Analyzing males and females separately it was observed that the brown algae Nizamudinnia zanardinii was the most commonly ingested species by males, and the green algae Cladophoropsis javanica the most commonly ingested by females.

Data on any selective feeding and the distribution and biomass of both macroalgae and seagrasses are important in assessing the status of feeding grounds for C. mydas. To better facilitate nutrient assimilation, green turtles appear to take small bites of algae during consumption. In the examined diet samples, algae were commonly fragmented to small size. The resulting small food particle size is functionally beneficial to nutrient assimilation providing opportunity for efficient digestion (Bjorndal 1997).

Green turtles in the Arabian Sea supplement their diet with animal matter. The possibility that such food resources make a major contribution of vitamins, trace minerals, or essential amino acids for herbivorous green turtles has been discussed (Bjorndal 1985) and may explain why, even with abundant algae and seagrass resources, green turtles feed on animal matter. Small invertebrates, including polychaete worms and tubes, small gastropod and bivalve shells, hydrozoans, and bryozoans, were found in almost all samples. The Gastropods and Cephalopods were the most abundant, with both occurring in 70% of the tracts, however, both show differences for IRI index, 41 and 4, respectively. This apparent higher use of nonalgal resources may reflect high prevalence of invertebrates in the shoreline habitats near Ra's Al Hadd. It is important to note that the animal matter species could also be associated with the algae and seagrasses. Little is known on the distribution of these fauna in feeding grounds.

The relative importance of animal matter, especially the gastropods, is believed to be exaggerated due to the use of dry weight as an index of measurement. Rigid invertebrate parts have overestimated weights compared with algal and seagrass specimens and soft-bodied invertebrates, like cephalopods, since they are completely digested and leave no identifiable remains behind. With the exception of the gastropods, the species richness and abundance of nonalgal species recovered in this study are likely to be underestimated.

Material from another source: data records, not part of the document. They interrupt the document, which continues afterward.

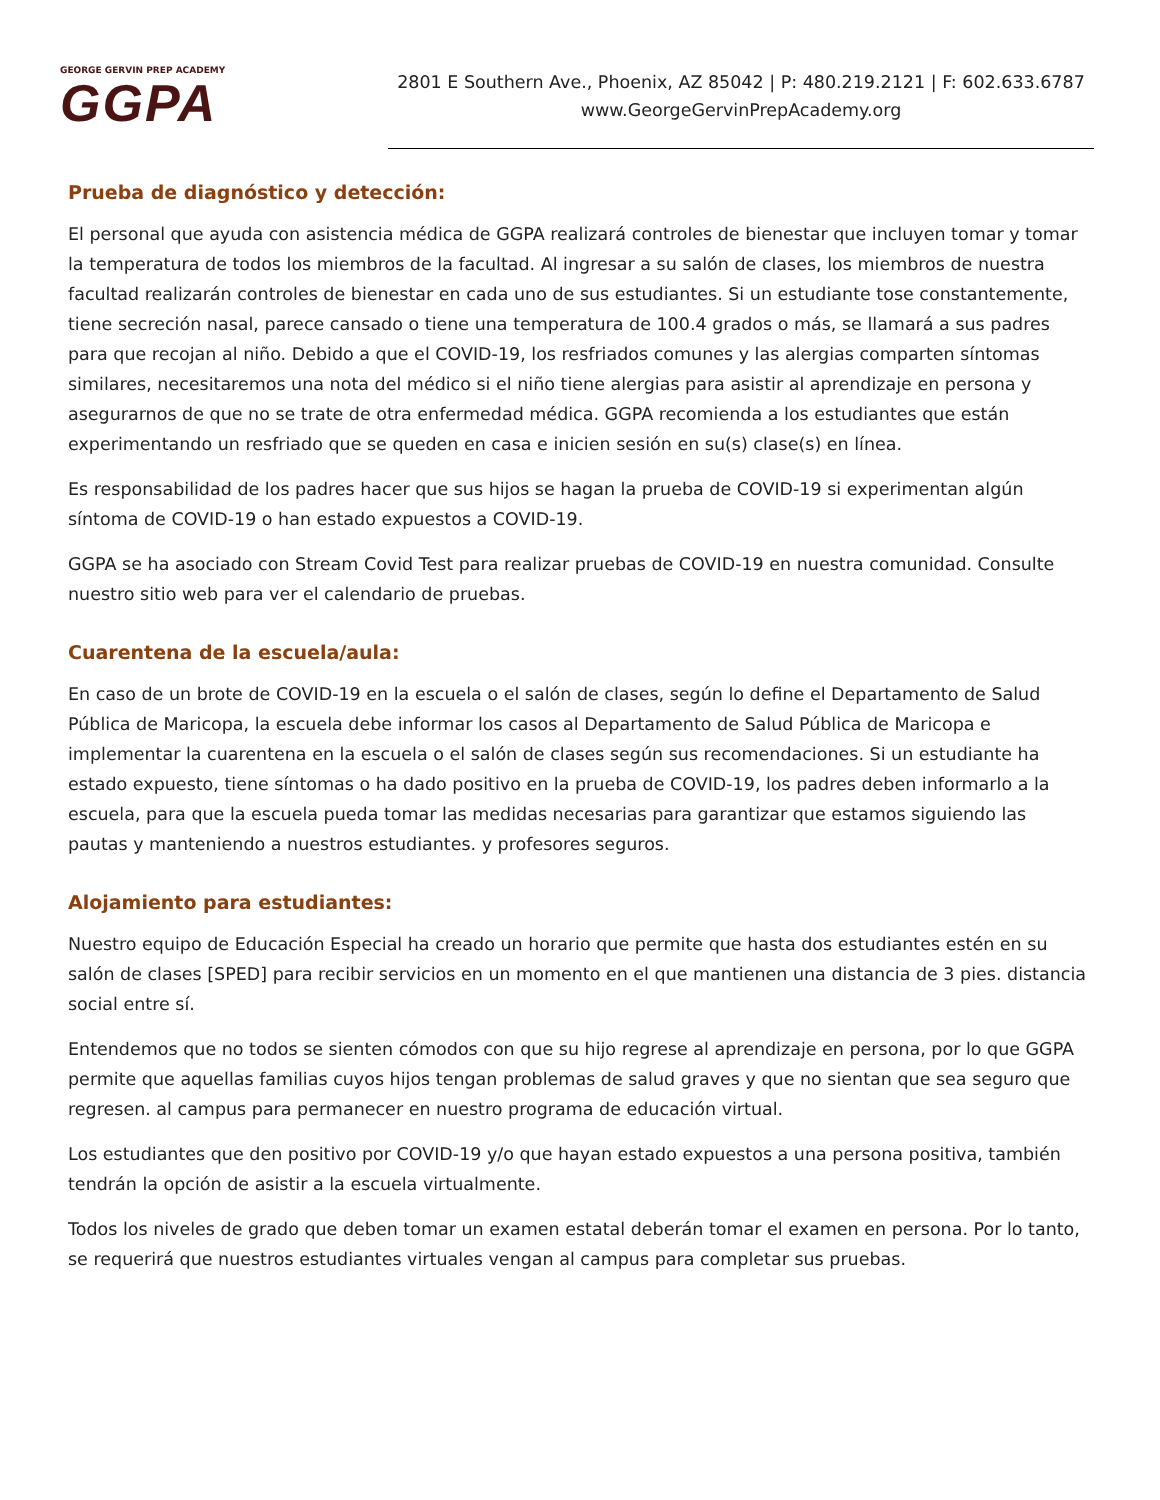GEORGE GERVIN PREP ACADEMY
GGPA
2801 E Southern Ave., Phoenix, AZ 85042 | P: 480.219.2121 | F: 602.633.6787
www.GeorgeGervinPrepAcademy.org
Prueba de diagnóstico y detección:
El personal que ayuda con asistencia médica de GGPA realizará controles de bienestar que incluyen tomar y tomar la temperatura de todos los miembros de la facultad. Al ingresar a su salón de clases, los miembros de nuestra facultad realizarán controles de bienestar en cada uno de sus estudiantes. Si un estudiante tose constantemente, tiene secreción nasal, parece cansado o tiene una temperatura de 100.4 grados o más, se llamará a sus padres para que recojan al niño. Debido a que el COVID-19, los resfriados comunes y las alergias comparten síntomas similares, necesitaremos una nota del médico si el niño tiene alergias para asistir al aprendizaje en persona y asegurarnos de que no se trate de otra enfermedad médica. GGPA recomienda a los estudiantes que están experimentando un resfriado que se queden en casa e inicien sesión en su(s) clase(s) en línea.
Es responsabilidad de los padres hacer que sus hijos se hagan la prueba de COVID-19 si experimentan algún síntoma de COVID-19 o han estado expuestos a COVID-19.
GGPA se ha asociado con Stream Covid Test para realizar pruebas de COVID-19 en nuestra comunidad. Consulte nuestro sitio web para ver el calendario de pruebas.
Cuarentena de la escuela/aula:
En caso de un brote de COVID-19 en la escuela o el salón de clases, según lo define el Departamento de Salud Pública de Maricopa, la escuela debe informar los casos al Departamento de Salud Pública de Maricopa e implementar la cuarentena en la escuela o el salón de clases según sus recomendaciones. Si un estudiante ha estado expuesto, tiene síntomas o ha dado positivo en la prueba de COVID-19, los padres deben informarlo a la escuela, para que la escuela pueda tomar las medidas necesarias para garantizar que estamos siguiendo las pautas y manteniendo a nuestros estudiantes. y profesores seguros.
Alojamiento para estudiantes:
Nuestro equipo de Educación Especial ha creado un horario que permite que hasta dos estudiantes estén en su salón de clases [SPED] para recibir servicios en un momento en el que mantienen una distancia de 3 pies. distancia social entre sí.
Entendemos que no todos se sienten cómodos con que su hijo regrese al aprendizaje en persona, por lo que GGPA permite que aquellas familias cuyos hijos tengan problemas de salud graves y que no sientan que sea seguro que regresen. al campus para permanecer en nuestro programa de educación virtual.
Los estudiantes que den positivo por COVID-19 y/o que hayan estado expuestos a una persona positiva, también tendrán la opción de asistir a la escuela virtualmente.
Todos los niveles de grado que deben tomar un examen estatal deberán tomar el examen en persona. Por lo tanto, se requerirá que nuestros estudiantes virtuales vengan al campus para completar sus pruebas.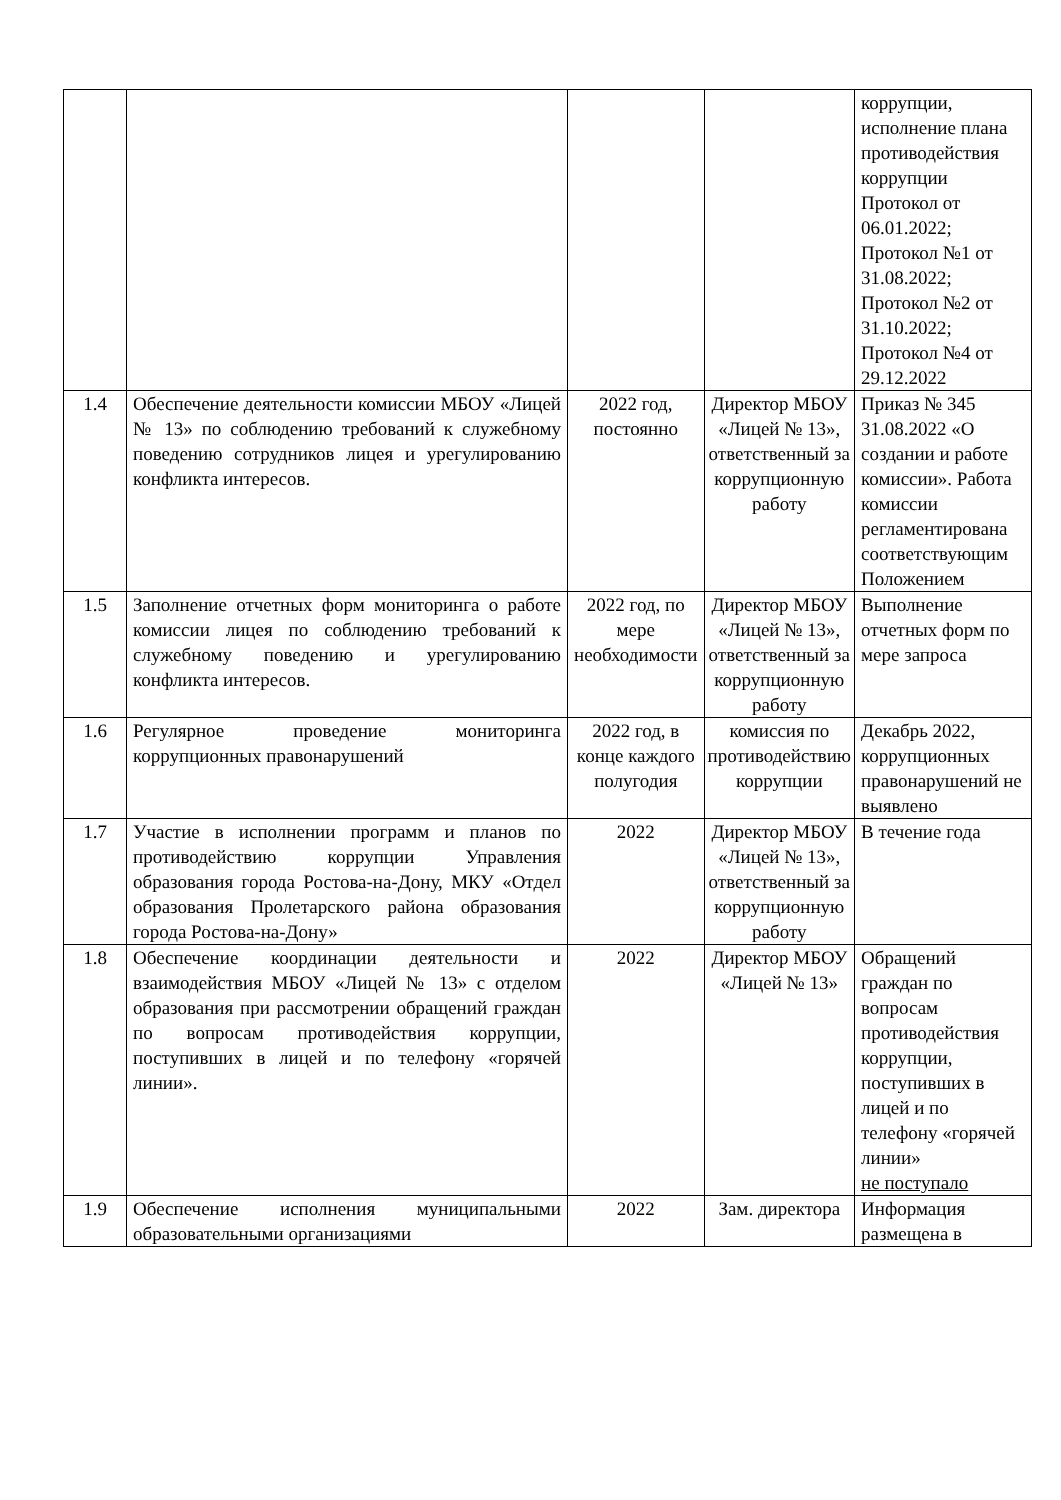| | | | | коррупции, исполнение плана противодействия коррупции Протокол от 06.01.2022; Протокол №1 от 31.08.2022; Протокол №2 от 31.10.2022; Протокол №4 от 29.12.2022 |
| 1.4 | Обеспечение деятельности комиссии МБОУ «Лицей № 13» по соблюдению требований к служебному поведению сотрудников лицея и урегулированию конфликта интересов. | 2022 год, постоянно | Директор МБОУ «Лицей № 13», ответственный за коррупционную работу | Приказ № 345 31.08.2022 «О создании и работе комиссии». Работа комиссии регламентирована соответствующим Положением |
| 1.5 | Заполнение отчетных форм мониторинга о работе комиссии лицея по соблюдению требований к служебному поведению и урегулированию конфликта интересов. | 2022 год, по мере необходимости | Директор МБОУ «Лицей № 13», ответственный за коррупционную работу | Выполнение отчетных форм по мере запроса |
| 1.6 | Регулярное проведение мониторинга коррупционных правонарушений | 2022 год, в конце каждого полугодия | комиссия по противодействию коррупции | Декабрь 2022, коррупционных правонарушений не выявлено |
| 1.7 | Участие в исполнении программ и планов по противодействию коррупции Управления образования города Ростова-на-Дону, МКУ «Отдел образования Пролетарского района образования города Ростова-на-Дону» | 2022 | Директор МБОУ «Лицей № 13», ответственный за коррупционную работу | В течение года |
| 1.8 | Обеспечение координации деятельности и взаимодействия МБОУ «Лицей № 13» с отделом образования при рассмотрении обращений граждан по вопросам противодействия коррупции, поступивших в лицей и по телефону «горячей линии». | 2022 | Директор МБОУ «Лицей № 13» | Обращений граждан по вопросам противодействия коррупции, поступивших в лицей и по телефону «горячей линии» не поступало |
| 1.9 | Обеспечение исполнения муниципальными образовательными организациями | 2022 | Зам. директора | Информация размещена в |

The frequent occurrence of substrate particles (sand, pebbles, and shell fragments) in diet samples from all sites suggests that feeding turtles may be ingesting this material incidentally as they closely crop seagrasses and algae. Substrate may also be ingested as turtles feed on Sabellid worms and other benthic organisms. Green turtles also consumed plastic bags, nylon cord, mesh bags, and tarpaulin fragments. Again, the relative importance of these materials is exaggerated by the use of dry weight as an index of measurement, as with the animal matter. There is no evidence to suggest this as a cause of death, especially because they represent a small gravimetric percentage of the total diet. However, the amount of debris and other plastic materials ingested is usually small, and so it is important to put these apparently small percentages in perspective, even though mortality resulting from ingestion of debris is extremely difficult to estimate (National Research Council 1990).

The results from this study must be interpreted with care. Small sample sizes, possible misidentifications of prey species, the fact that data were obtained during the reproductive season, and analysis of dead turtles may contribute to erroneous conclusions.

Much research is needed to elucidate the relationships between the foraging ecology of sea turtles and their role in the marine ecosystems and between the nutrition of sea turtles and their productivity. Several gaps remain in our knowledge of feeding habits of green turtles in Oman, but understanding diet selection is critical for assessing the significance of feeding ground habitats, an undertaking that is ever more critical as wildlife managers are expected to make difficult decisions about which habitats to protect. Further quantitative studies are needed that address relative abundance of potential food items in the environment to the food items that are ingested.